> _DATA PROVIDED_
= Beginning of Section =

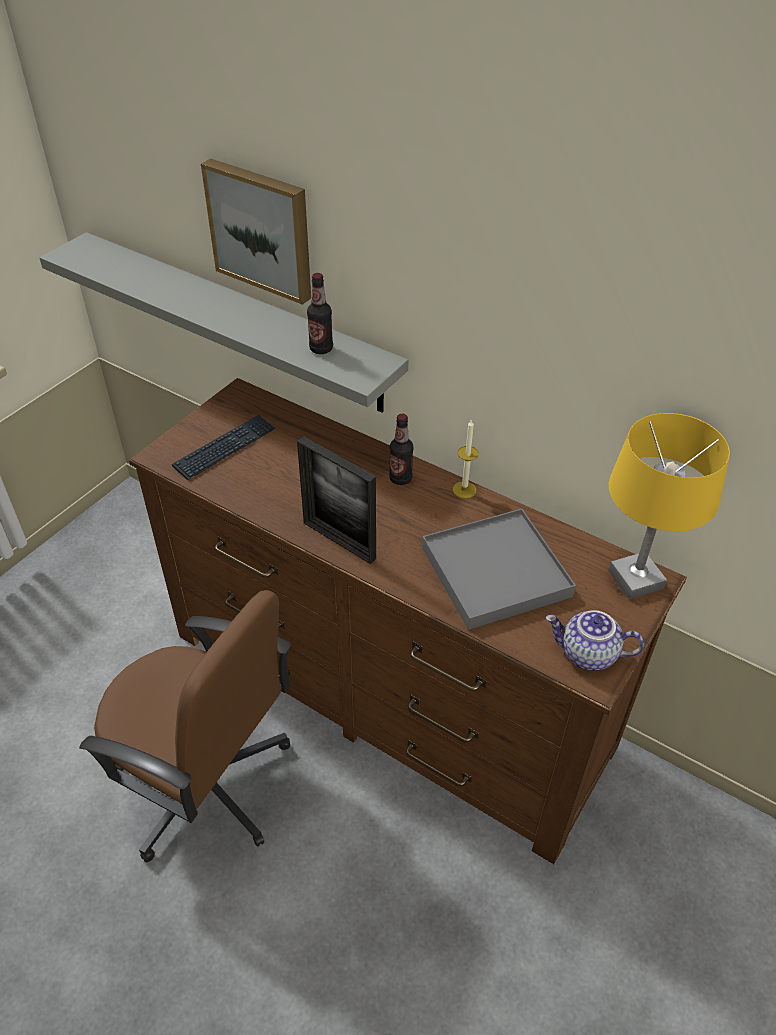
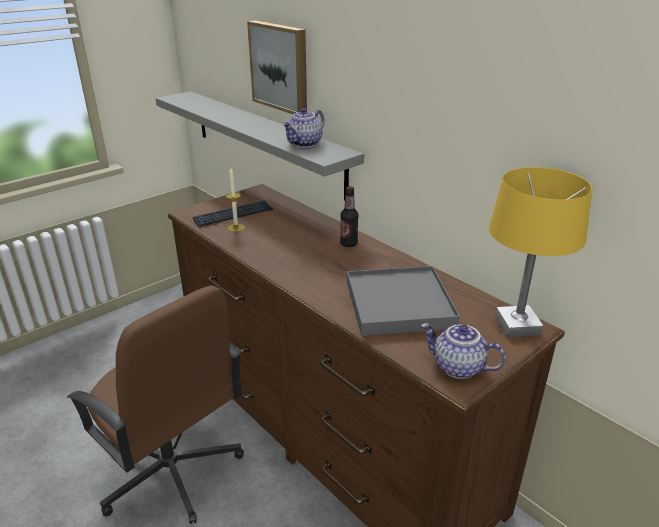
camera: 15 degrees right, 15 degrees down
(321, 349) = (305, 144): bottle -> teapot
(339, 540) = (286, 270): picture frame -> none
(464, 490) = (394, 255): candle -> candle (236, 227)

= End of Section =

> _WORK ORDER_
Print the material above once more, exactly. No pictures belong in it.

> _REPLY TO THE TASK_
camera: 15 degrees right, 15 degrees down
(321, 349) = (305, 144): bottle -> teapot
(339, 540) = (286, 270): picture frame -> none
(464, 490) = (394, 255): candle -> candle (236, 227)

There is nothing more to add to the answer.